◆ **WHAT THE EXERCISE ASKS**: Nothing should appear in the answer except the line containing "View Price at Amazon.de" and the lines following it through the end of the listing, each given exactly.

◆ **MATERIAL PROVIDED**:
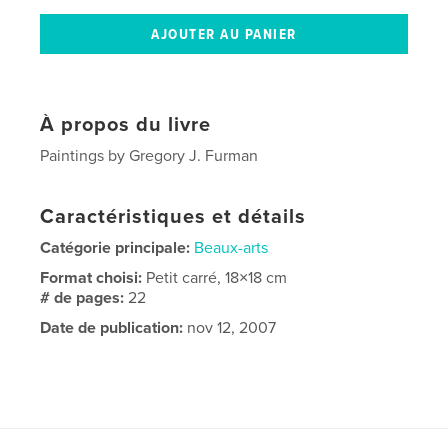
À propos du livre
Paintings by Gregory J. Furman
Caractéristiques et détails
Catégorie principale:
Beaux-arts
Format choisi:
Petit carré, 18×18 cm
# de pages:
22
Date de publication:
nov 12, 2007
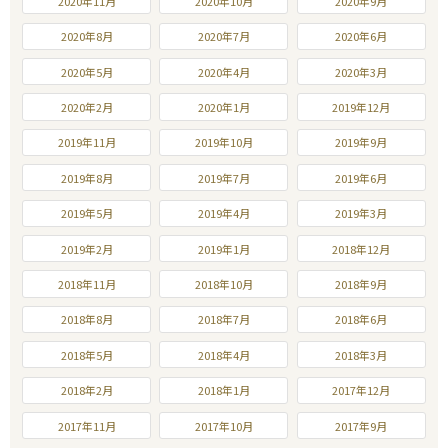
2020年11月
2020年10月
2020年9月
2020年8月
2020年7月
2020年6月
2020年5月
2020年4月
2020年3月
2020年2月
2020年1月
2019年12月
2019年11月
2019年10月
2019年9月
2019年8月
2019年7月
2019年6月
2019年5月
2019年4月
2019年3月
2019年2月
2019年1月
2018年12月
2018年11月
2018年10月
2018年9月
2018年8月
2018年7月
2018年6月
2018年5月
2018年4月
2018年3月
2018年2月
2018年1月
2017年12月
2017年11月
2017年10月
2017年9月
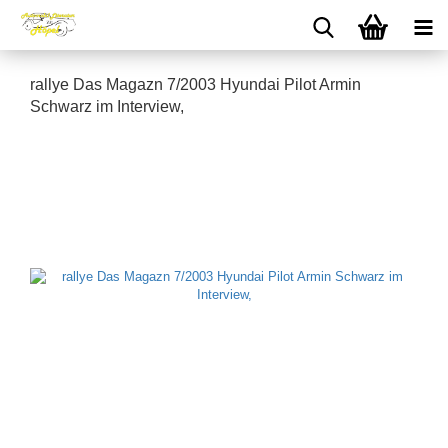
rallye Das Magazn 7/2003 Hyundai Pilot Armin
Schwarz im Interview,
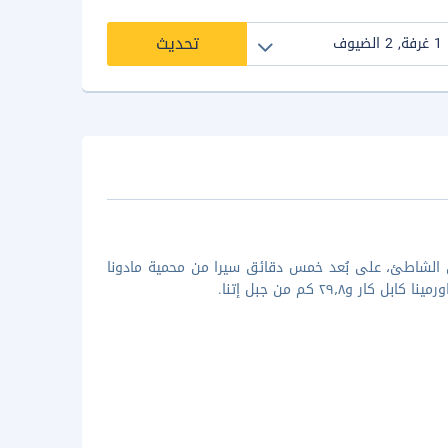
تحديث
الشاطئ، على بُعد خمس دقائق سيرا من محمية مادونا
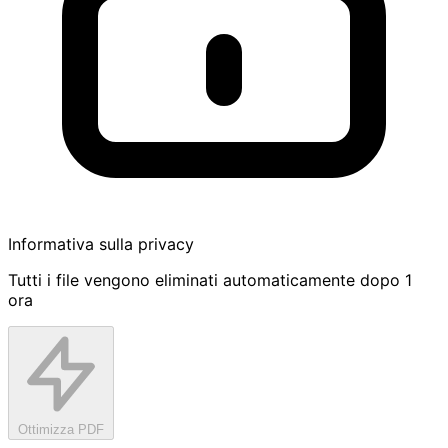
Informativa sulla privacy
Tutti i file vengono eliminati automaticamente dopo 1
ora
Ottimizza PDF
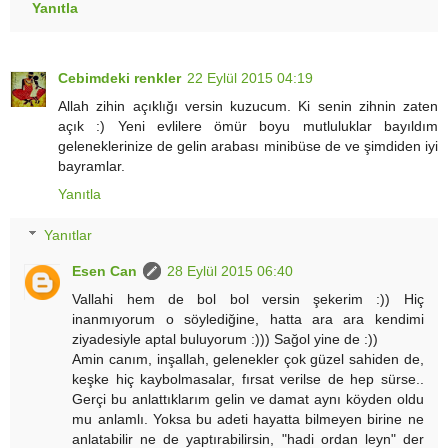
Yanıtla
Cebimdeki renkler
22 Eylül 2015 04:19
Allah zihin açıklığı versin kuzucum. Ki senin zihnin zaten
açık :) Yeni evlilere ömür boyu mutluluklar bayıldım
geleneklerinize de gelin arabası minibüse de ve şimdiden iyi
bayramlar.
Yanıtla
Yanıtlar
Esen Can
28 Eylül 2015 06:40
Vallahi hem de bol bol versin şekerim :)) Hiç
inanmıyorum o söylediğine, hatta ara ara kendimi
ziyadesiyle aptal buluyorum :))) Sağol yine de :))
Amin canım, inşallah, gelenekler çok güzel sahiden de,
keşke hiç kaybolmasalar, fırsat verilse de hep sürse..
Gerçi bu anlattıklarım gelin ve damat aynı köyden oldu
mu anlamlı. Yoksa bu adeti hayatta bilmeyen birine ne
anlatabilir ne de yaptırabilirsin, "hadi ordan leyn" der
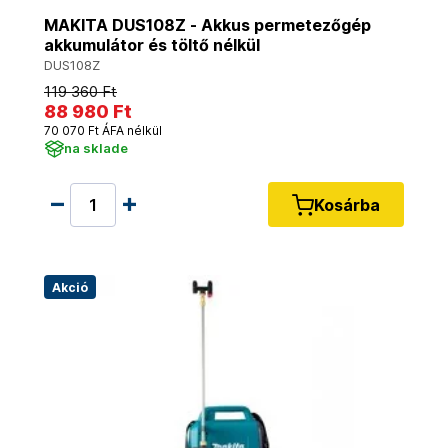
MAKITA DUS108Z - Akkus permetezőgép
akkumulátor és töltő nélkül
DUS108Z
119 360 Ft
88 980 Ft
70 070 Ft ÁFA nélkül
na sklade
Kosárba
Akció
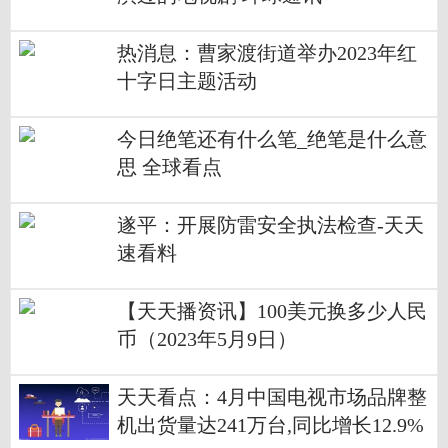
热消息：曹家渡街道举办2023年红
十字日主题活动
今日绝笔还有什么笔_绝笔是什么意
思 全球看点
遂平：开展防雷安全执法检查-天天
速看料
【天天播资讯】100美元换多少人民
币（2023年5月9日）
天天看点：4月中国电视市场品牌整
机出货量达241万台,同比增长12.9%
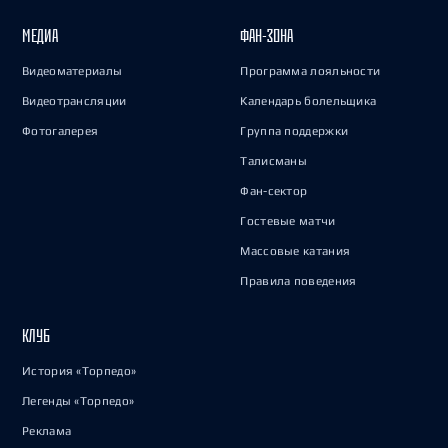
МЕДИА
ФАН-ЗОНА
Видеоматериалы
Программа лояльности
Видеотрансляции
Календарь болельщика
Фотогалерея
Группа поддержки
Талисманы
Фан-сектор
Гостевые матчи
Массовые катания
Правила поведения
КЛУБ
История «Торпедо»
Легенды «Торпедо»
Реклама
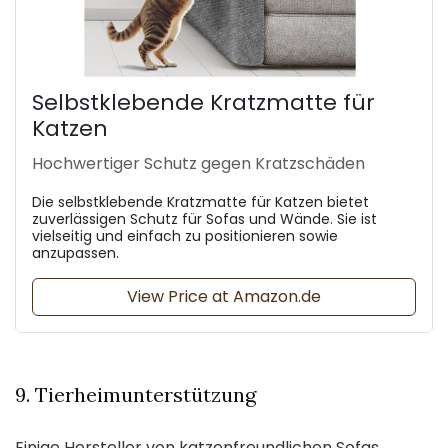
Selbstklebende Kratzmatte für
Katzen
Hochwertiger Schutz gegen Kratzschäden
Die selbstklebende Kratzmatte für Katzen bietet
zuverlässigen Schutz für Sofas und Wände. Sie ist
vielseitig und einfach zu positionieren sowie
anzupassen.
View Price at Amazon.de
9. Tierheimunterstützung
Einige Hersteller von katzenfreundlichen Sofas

◆ **ANSWER BOX**:
View Price at Amazon.de
9. Tierheimunterstützung
Einige Hersteller von katzenfreundlichen Sofas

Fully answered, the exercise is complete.